O livro reúne ainda uma dúzia de desenhos assinados pelo poeta e é o segundo título literário na bibliografia inaugurada com livros de História que descortinaram novas leituras do Seridó potiguar, chão de Muirakytan.

            Mar Interior foi editado pela Flor do Sal, com projeto gráfico de Daniel Duarte e foto do autor por Carito Cavalcanti. A tiragem é de 200 exemplares e o preço de venda é R$ 30,00. O Temis Bar fica na sede do América Futebol Clube (avenida Rodrigues Alves com a rua Maxaranguape, no Tirol).

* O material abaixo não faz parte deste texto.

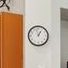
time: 12:57
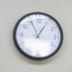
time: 12:55
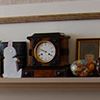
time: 3:48
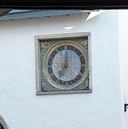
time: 7:00
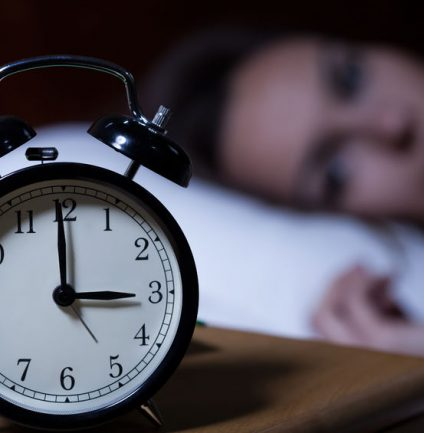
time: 2:59
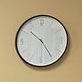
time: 10:24
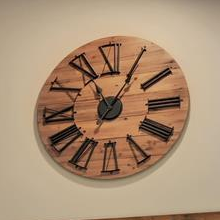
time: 11:05
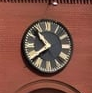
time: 10:39
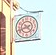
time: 4:41
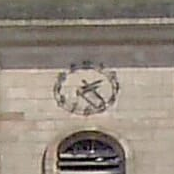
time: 2:23
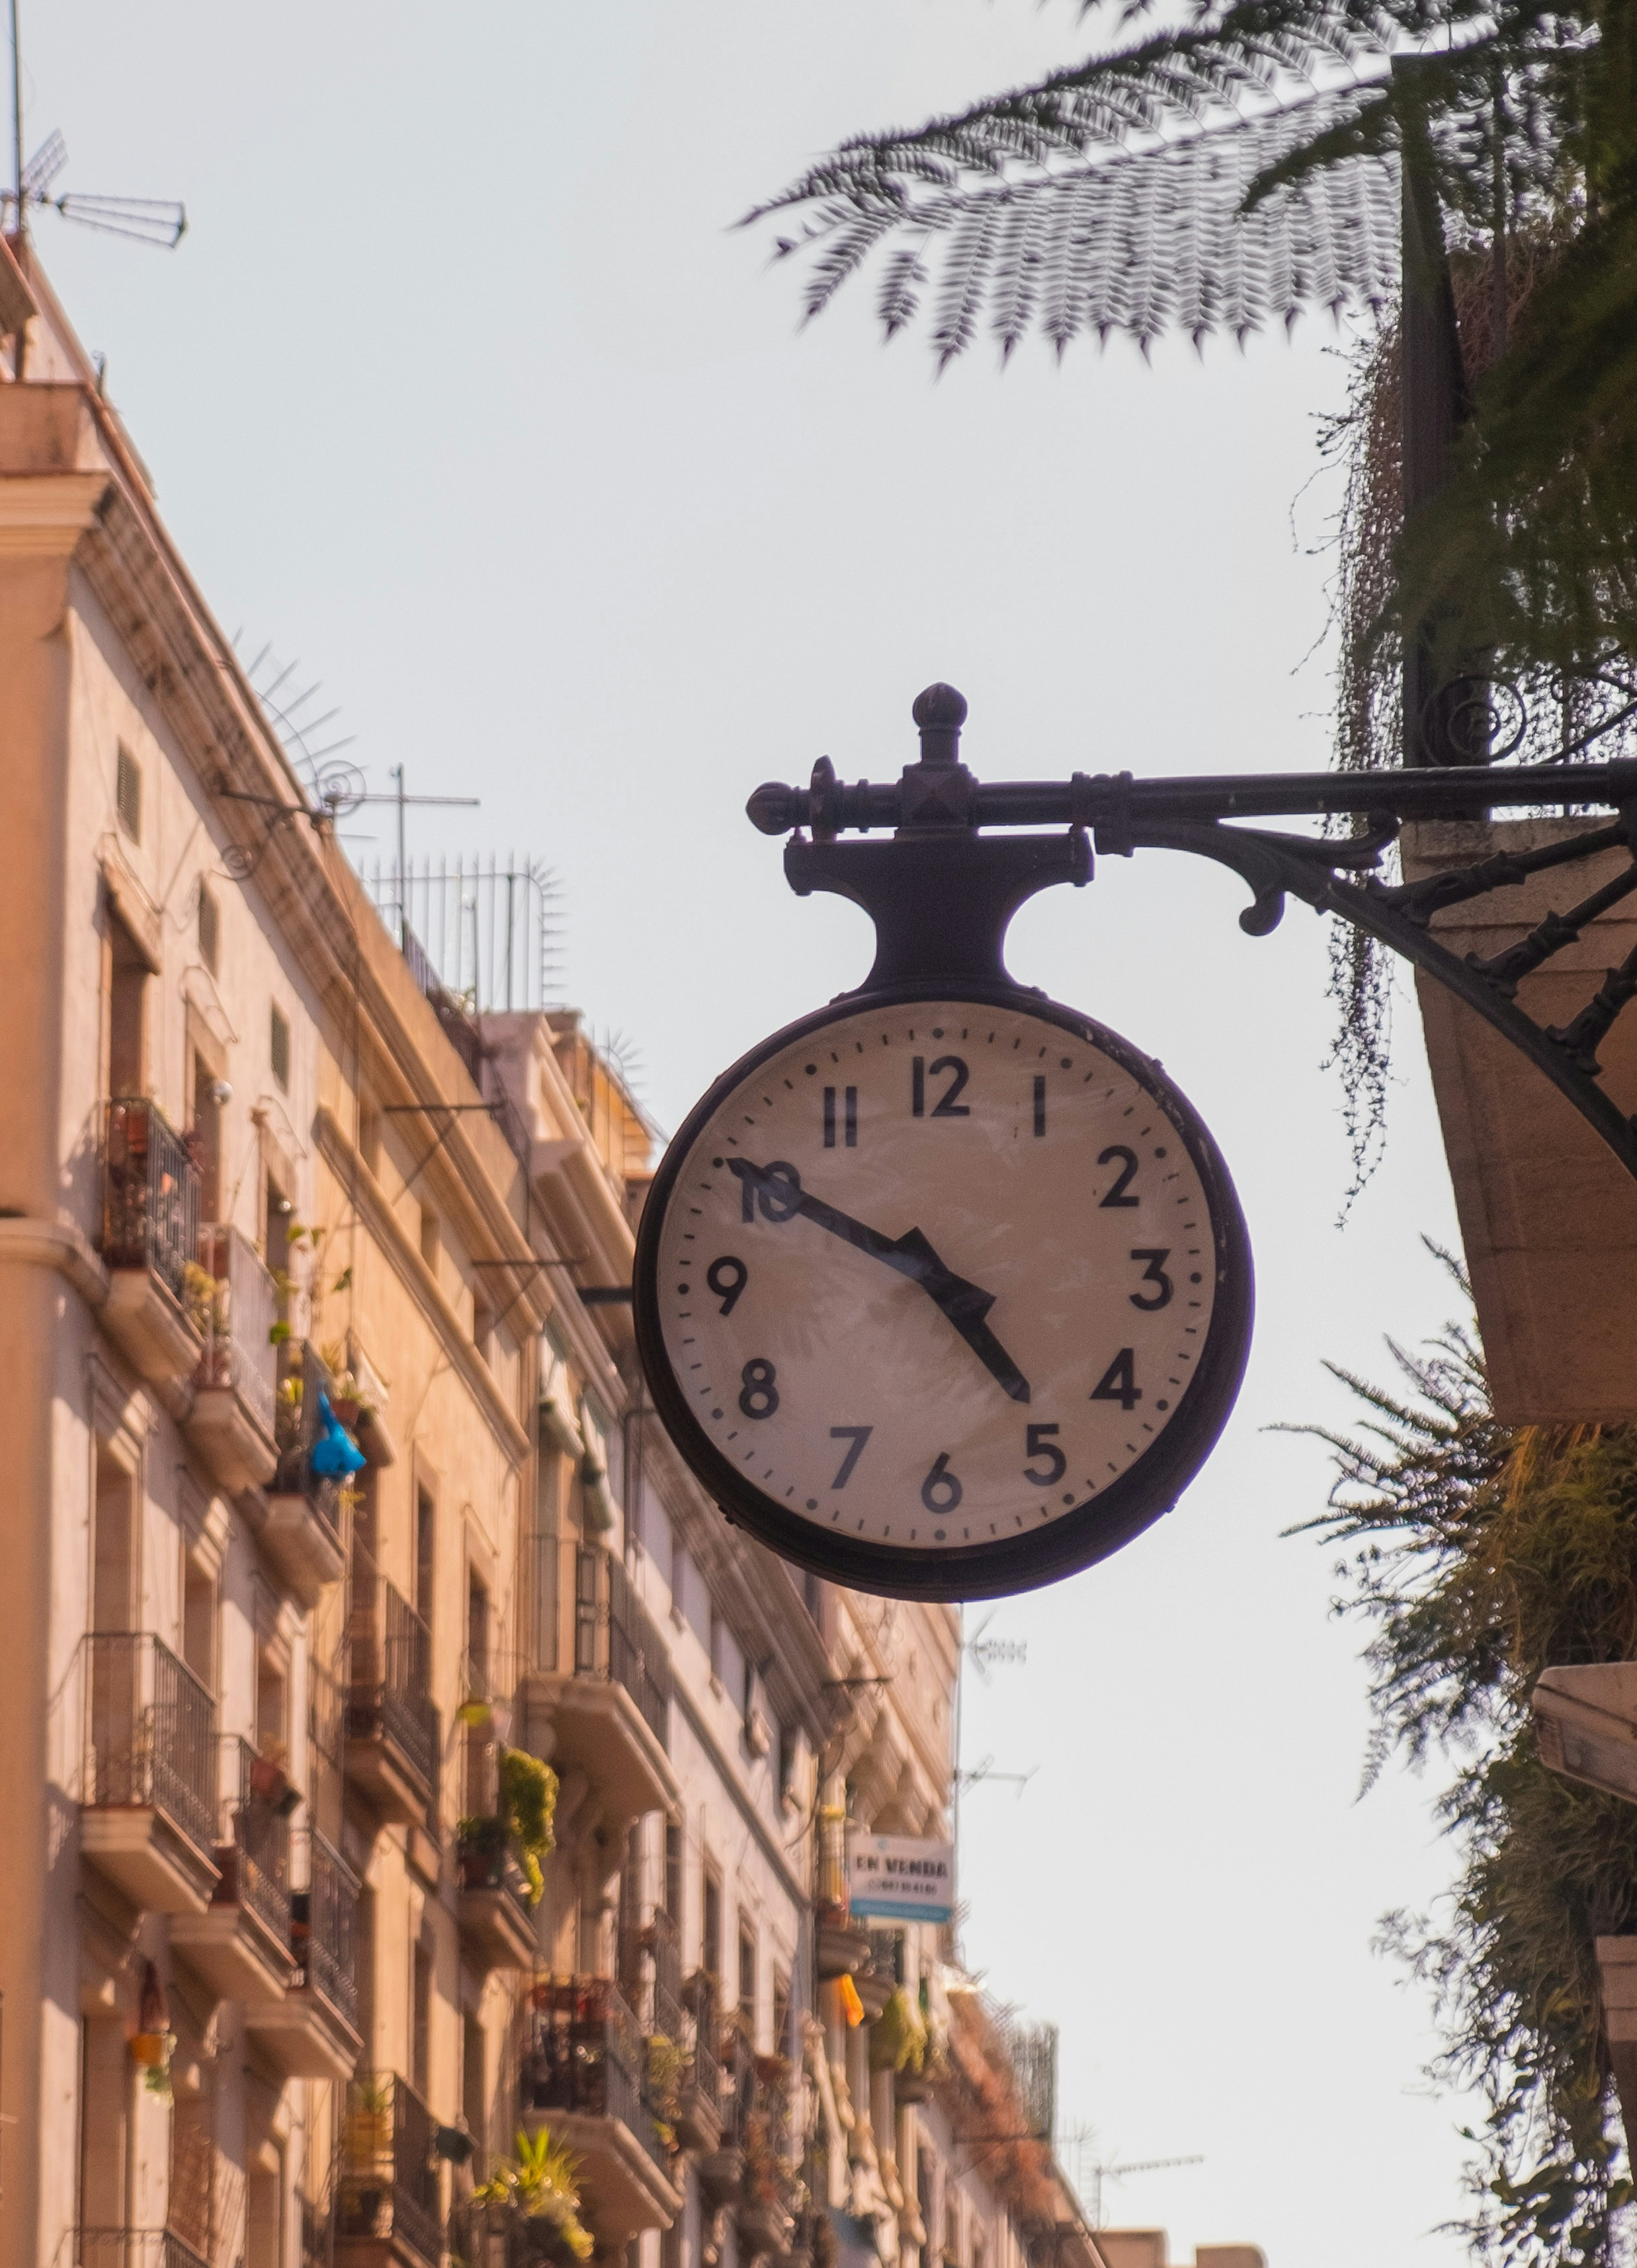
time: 4:50
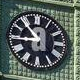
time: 8:53
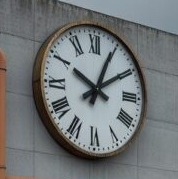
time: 10:04
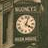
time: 4:03
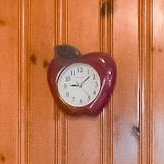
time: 9:08
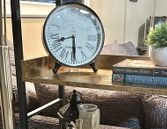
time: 8:29
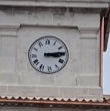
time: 3:14
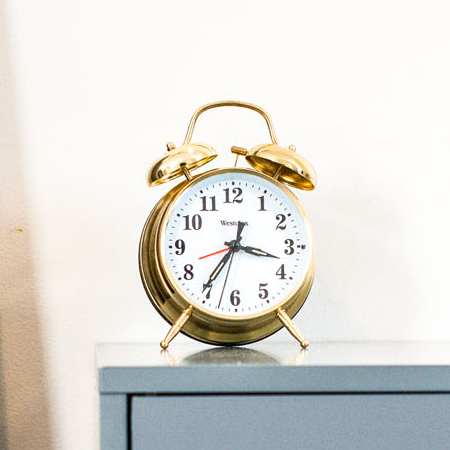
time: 3:35
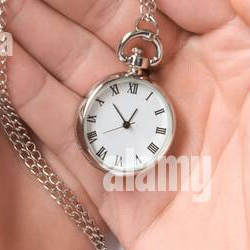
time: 12:52
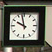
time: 9:57
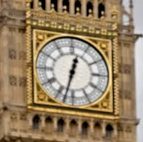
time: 12:32
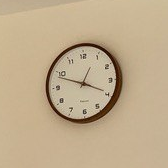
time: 3:48
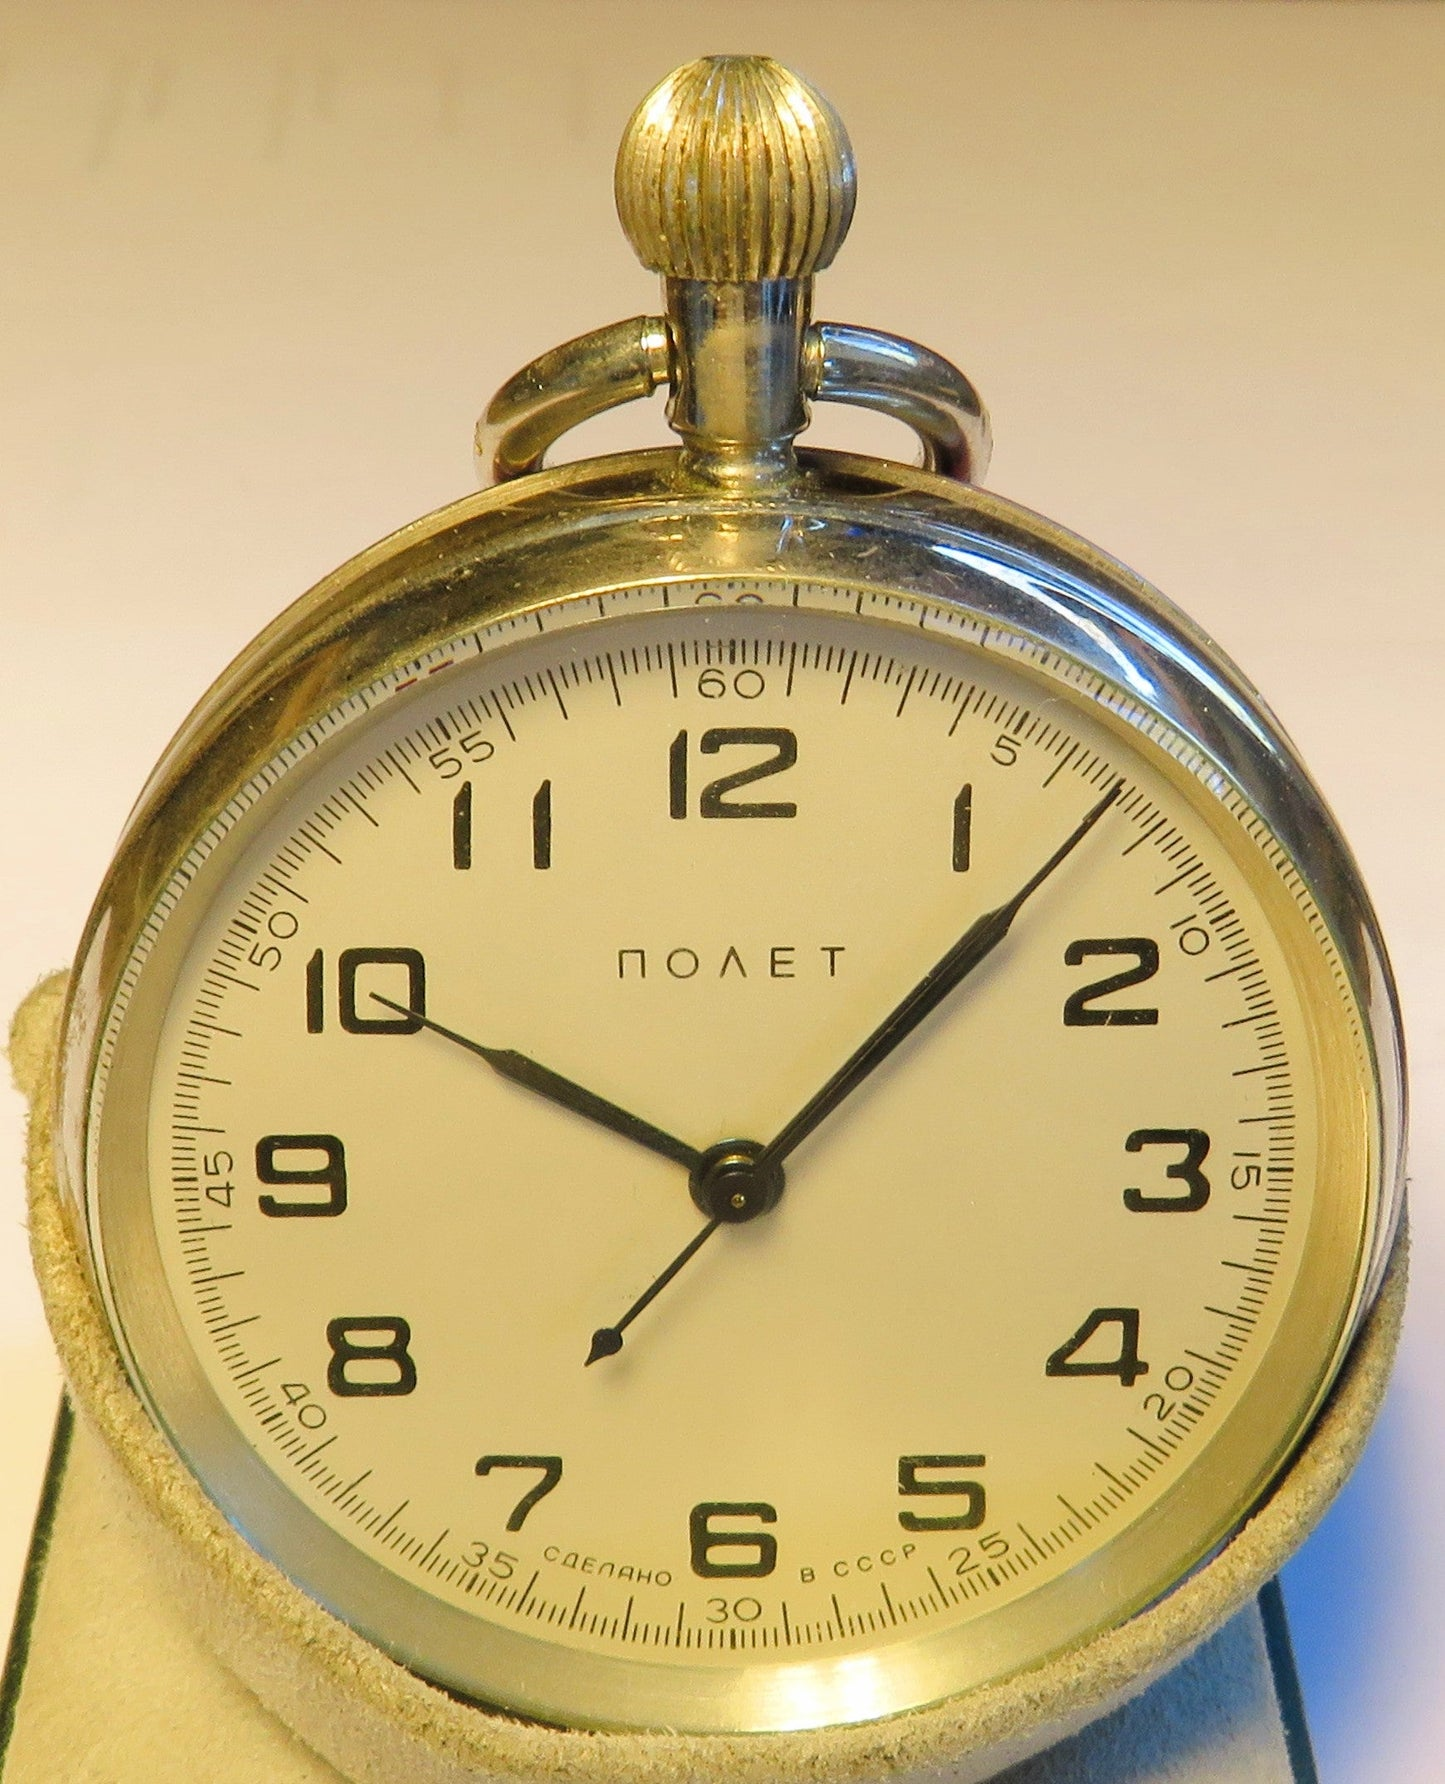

Leia a seguir o texto de apresentação do livro.

O K DA POESIA     

Quem leu A Penúltima Versão do Seridó e Rústicos Cabedais, dois livros indispensáveis à compreensão do Seridó e de sua projeção sobre o Rio Grande do Norte, sabe que a firma do professor-doutor Muirakytan Kennedy de Macêdo sempre se dedicou simultaneamente aos negócios da história e da poesia. Sem ceder à tentação excludente a que se rendem, por mecanismo de defesa ou cerebração de vaidade, tantos acadêmicos inclinados à poligrafia. Para eles, é questão de honra o desdobramento da personalidade autoral, com o requinte da heteronímia ou a mera distinção estilística, demarcando o que é do acadêmico e o que é do literato.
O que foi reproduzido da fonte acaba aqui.